(Supplied data begins)

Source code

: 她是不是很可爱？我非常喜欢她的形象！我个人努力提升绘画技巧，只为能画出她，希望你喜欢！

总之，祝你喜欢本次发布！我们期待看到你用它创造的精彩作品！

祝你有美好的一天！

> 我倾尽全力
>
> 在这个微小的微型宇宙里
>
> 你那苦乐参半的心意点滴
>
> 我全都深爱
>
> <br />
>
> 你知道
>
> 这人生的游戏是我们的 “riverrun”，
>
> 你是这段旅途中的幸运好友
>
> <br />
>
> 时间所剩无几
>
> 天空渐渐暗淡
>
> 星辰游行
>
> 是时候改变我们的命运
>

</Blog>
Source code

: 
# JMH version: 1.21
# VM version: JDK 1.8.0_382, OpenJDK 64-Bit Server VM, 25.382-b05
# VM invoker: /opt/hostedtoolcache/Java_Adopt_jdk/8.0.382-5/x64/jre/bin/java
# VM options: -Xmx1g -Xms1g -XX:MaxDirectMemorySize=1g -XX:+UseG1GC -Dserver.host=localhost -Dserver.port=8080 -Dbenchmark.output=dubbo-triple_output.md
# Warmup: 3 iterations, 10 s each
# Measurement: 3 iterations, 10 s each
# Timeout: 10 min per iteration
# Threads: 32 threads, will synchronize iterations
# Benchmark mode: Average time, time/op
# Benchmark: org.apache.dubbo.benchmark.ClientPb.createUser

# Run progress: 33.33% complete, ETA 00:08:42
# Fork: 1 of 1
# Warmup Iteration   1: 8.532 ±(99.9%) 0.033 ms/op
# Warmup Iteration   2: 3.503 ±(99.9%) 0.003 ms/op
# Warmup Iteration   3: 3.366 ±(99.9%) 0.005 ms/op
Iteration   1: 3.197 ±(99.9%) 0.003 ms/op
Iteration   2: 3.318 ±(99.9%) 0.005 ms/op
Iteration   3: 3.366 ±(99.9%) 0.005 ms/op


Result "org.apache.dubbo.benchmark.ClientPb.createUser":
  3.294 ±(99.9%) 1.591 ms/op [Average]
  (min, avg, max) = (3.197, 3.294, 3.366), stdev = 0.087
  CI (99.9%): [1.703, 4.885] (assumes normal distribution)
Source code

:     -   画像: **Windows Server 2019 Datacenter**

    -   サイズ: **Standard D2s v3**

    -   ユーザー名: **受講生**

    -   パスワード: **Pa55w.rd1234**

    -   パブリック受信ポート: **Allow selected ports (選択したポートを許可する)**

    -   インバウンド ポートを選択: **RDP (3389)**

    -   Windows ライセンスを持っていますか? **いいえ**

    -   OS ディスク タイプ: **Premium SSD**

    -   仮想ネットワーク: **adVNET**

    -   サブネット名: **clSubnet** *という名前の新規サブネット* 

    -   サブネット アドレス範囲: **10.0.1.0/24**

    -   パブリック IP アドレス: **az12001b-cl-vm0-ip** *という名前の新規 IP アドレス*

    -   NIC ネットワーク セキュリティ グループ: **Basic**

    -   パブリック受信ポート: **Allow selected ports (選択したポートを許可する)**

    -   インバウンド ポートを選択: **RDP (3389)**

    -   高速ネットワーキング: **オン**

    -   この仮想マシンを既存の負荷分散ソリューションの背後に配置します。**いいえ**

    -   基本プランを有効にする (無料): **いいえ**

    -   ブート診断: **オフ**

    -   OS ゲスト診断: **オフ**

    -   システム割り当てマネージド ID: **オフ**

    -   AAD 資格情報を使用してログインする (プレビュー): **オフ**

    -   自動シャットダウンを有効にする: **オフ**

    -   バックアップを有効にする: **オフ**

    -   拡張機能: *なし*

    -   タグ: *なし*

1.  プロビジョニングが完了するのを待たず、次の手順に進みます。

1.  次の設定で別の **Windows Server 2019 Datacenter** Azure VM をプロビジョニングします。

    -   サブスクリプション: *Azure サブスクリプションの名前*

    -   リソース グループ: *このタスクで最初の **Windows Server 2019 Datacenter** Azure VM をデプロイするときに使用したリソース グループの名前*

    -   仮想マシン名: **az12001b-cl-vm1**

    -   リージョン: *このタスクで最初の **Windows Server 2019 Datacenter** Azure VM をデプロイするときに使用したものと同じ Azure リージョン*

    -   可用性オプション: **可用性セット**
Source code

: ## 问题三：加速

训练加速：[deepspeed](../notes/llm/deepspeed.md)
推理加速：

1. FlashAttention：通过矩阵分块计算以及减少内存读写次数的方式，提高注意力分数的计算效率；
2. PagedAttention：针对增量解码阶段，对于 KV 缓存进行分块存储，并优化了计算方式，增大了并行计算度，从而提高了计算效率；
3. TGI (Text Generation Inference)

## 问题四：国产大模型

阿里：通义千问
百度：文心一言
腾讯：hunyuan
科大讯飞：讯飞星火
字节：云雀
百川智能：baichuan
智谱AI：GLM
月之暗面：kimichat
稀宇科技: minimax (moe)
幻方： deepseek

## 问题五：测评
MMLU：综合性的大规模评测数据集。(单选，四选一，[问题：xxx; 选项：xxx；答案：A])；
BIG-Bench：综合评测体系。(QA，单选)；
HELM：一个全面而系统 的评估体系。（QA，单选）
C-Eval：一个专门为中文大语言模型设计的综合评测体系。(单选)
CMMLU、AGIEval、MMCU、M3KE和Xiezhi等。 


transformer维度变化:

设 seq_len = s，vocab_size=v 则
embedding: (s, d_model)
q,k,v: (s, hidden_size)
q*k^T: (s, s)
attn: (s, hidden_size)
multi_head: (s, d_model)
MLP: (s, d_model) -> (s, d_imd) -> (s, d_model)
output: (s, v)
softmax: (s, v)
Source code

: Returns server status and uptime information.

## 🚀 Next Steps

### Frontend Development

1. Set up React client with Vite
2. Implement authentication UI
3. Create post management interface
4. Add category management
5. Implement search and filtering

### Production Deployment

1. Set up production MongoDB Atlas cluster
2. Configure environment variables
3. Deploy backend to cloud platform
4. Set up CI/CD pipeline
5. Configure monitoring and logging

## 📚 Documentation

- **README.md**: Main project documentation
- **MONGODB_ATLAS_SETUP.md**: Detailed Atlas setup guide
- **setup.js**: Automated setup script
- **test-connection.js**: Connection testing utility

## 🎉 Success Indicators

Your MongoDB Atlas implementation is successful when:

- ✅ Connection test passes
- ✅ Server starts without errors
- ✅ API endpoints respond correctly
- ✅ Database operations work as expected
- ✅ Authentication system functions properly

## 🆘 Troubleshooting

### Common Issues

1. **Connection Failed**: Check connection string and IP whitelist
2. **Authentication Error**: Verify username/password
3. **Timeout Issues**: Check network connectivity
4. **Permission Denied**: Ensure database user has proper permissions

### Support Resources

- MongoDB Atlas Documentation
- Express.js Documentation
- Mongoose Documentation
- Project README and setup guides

(Supplied data ends)

— Required action —
In the entries above, restate word for word the lines between the one holding "サブスクリプション: *Azure サブスクリプションの名前*" and the one holding "1. FlashAttent", inclusive, and nothing besides.

— Result below —
    -   サブスクリプション: *Azure サブスクリプションの名前*

    -   リソース グループ: *このタスクで最初の **Windows Server 2019 Datacenter** Azure VM をデプロイするときに使用したリソース グループの名前*

    -   仮想マシン名: **az12001b-cl-vm1**

    -   リージョン: *このタスクで最初の **Windows Server 2019 Datacenter** Azure VM をデプロイするときに使用したものと同じ Azure リージョン*

    -   可用性オプション: **可用性セット**
Source code

: ## 问题三：加速

训练加速：[deepspeed](../notes/llm/deepspeed.md)
推理加速：

1. FlashAttention：通过矩阵分块计算以及减少内存读写次数的方式，提高注意力分数的计算效率；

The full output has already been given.